Ads unfairly twist the scalpel

Employing demagoguery out of desperation, Rep. George Nethercutt’s new TV ad on medical liability reform barrels across the line of acceptable political discourse. In the spot, several Washington doctors attack Sen. Patty Murray as an opponent of reform. Dr. Shannon Casidy, a Covington OB/GYN, charges, “She’s going to cost patients – potentially even cost them their lives.” It’s breathtaking that Nethercutt’s campaign would associate itself with a statement that manages to be both lower than low and incredibly over the top at the same time.
However, the current intense focus on health care in the U.S. Senate and governor’s races is welcome. It’s an issue as critical as an ICU patient and as serious as the heart attack that put him there.
Voters picking candidates based on their health-care platforms face difficult choices. Nethercutt supports strict caps on medical liability damages, as well as medical savings accounts and the Medicare prescription benefit. Murray favors more modest medical tort reform, a more ambitious Medicare benefit, and the importation of low-cost prescription drugs from Canada. Both candidates say they support creating buying pools so individuals and small businesses can secure group discounts on health coverage.

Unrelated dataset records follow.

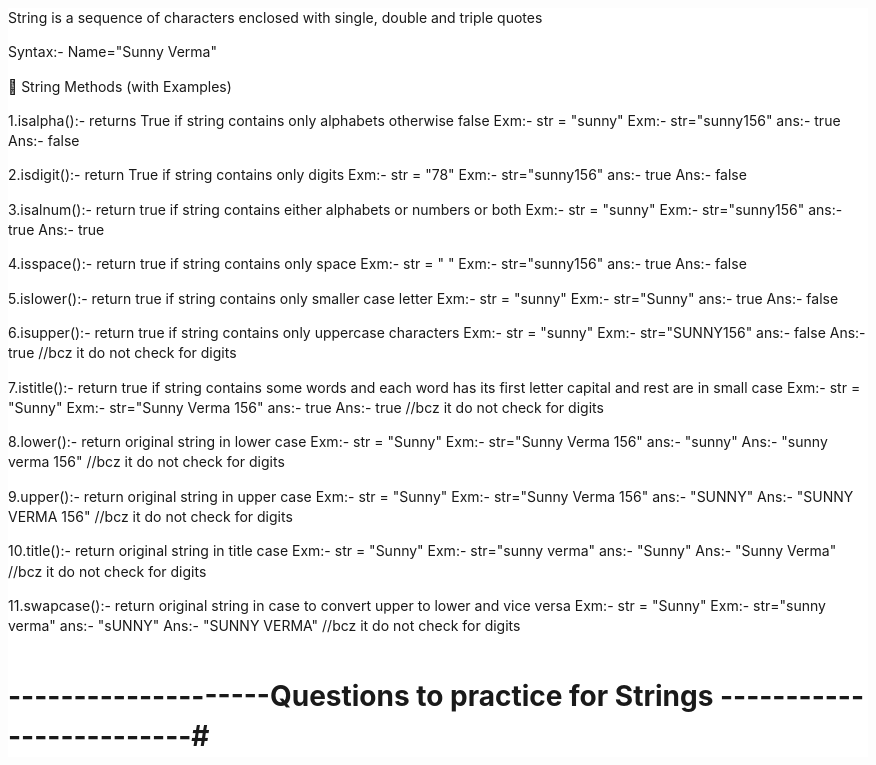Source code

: String is a sequence of characters enclosed with single, double and triple quotes

Syntax:- Name="Sunny Verma"

🧰 String Methods (with Examples)

1.isalpha():- returns True if string contains only alphabets otherwise false
Exm:- str = "sunny"                     Exm:- str="sunny156"
ans:- true                              Ans:- false

2.isdigit():- return True if string contains only digits
Exm:- str = "78"                     Exm:- str="sunny156"
ans:- true                           Ans:- false

3.isalnum():- return true if string contains either alphabets or numbers or both
Exm:- str = "sunny"                     Exm:- str="sunny156"
ans:- true                              Ans:- true

4.isspace():- return true if string contains only space
Exm:- str = " "                     Exm:- str="sunny156"
ans:- true                              Ans:- false

5.islower():- return true if string contains only smaller case letter
Exm:- str = "sunny"                     Exm:- str="Sunny"
ans:- true                              Ans:- false

6.isupper():- return true if string contains only uppercase characters
Exm:- str = "sunny"                     Exm:- str="SUNNY156"
ans:- false                             Ans:- true     //bcz it do not check for digits

7.istitle():- return true if string contains some words and each word has its first letter capital and rest are in small case
Exm:- str = "Sunny"                     Exm:- str="Sunny Verma 156"
ans:- true                             Ans:- true     //bcz it do not check for digits

8.lower():- return original string in lower case
Exm:- str = "Sunny"                     Exm:- str="Sunny Verma 156"
ans:- "sunny"                           Ans:- "sunny verma 156"     //bcz it do not check for digits

9.upper():- return original string in upper case
Exm:- str = "Sunny"                     Exm:- str="Sunny Verma 156"
ans:- "SUNNY"                           Ans:- "SUNNY VERMA 156"     //bcz it do not check for digits

10.title():- return original string in title case
Exm:- str = "Sunny"                     Exm:- str="sunny verma"
ans:- "Sunny"                             Ans:- "Sunny Verma"     //bcz it do not check for digits

11.swapcase():- return original string in case to convert upper to lower and vice versa
Exm:- str = "Sunny"                     Exm:- str="sunny verma"
ans:- "sUNNY"                             Ans:- "SUNNY VERMA"     //bcz it do not check for digits

# --------------------Questions to practice for Strings -------------------------#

With the medical system in crisis, liability reform has to be on the operating table. But whenever politicians demonize the idea of suing doctors, I recall what happened when Bush used the term “litigation lottery” last year in referring to a $4.2 million judgment secured by Sen. John Edwards in his days as a trial lawyer. In response, as the Philadelphia Daily News recalled recently, Edwards held a press conference. He stood beside a father awarded money after his child died as a result of medical malpractice. Was he really a lottery winner? “Every time I go to my daughter’s grave, it’s hard to feel that way,” the dad said.
So if we’re going to have liability reform, shouldn’t candidates also call on the medical establishment to stop incompetent doctors from practicing, instead of protecting them as it so often happens?
And what about short-sighted malpractice insurers who settle bogus claims to avoid trials, thereby emboldening scam artists and ambulance chasers? Shouldn’t they be held accountable?
How about big drug makers who jack up prescription prices for U.S. consumers, in part to pay the R&D costs for yet another batch of erection pills?
People of good will could come together and honestly answer those questions. They could push through reasonable system-wide reforms that still give consumers meaningful legal recourse against real malpractice. But accusing one’s political opponents of costing patients their lives isn’t going to get us any closer to curing our health-care ills.
Bush-Kerry ad game
The Bush campaign bought TV time in Washington last week, one of only 17 states where the ad was aired. The Kerry campaign ran television ads in 11 states, but Washington wasn’t one of them. The Bush camp likely is trying to bait Kerry into spending cash here, and maybe score rhetorical points with the national press by challenging Democrats on their turf.
But Kerry should stay dark in the Northwest. After all, if the Massachusetts senator has to fight hard in Washington at this point, he’s looking at a landslide defeat anyway. Luckily for Kerry, that scenario is looking less likely. New state-by-state polls show the electoral race tightening considerably in such Bush strongholds as Arkansas and Colorado – where Kerry added some spots just this week, the L.A. Times noted. Those are the places where Kerry should further expand his TV expenditures.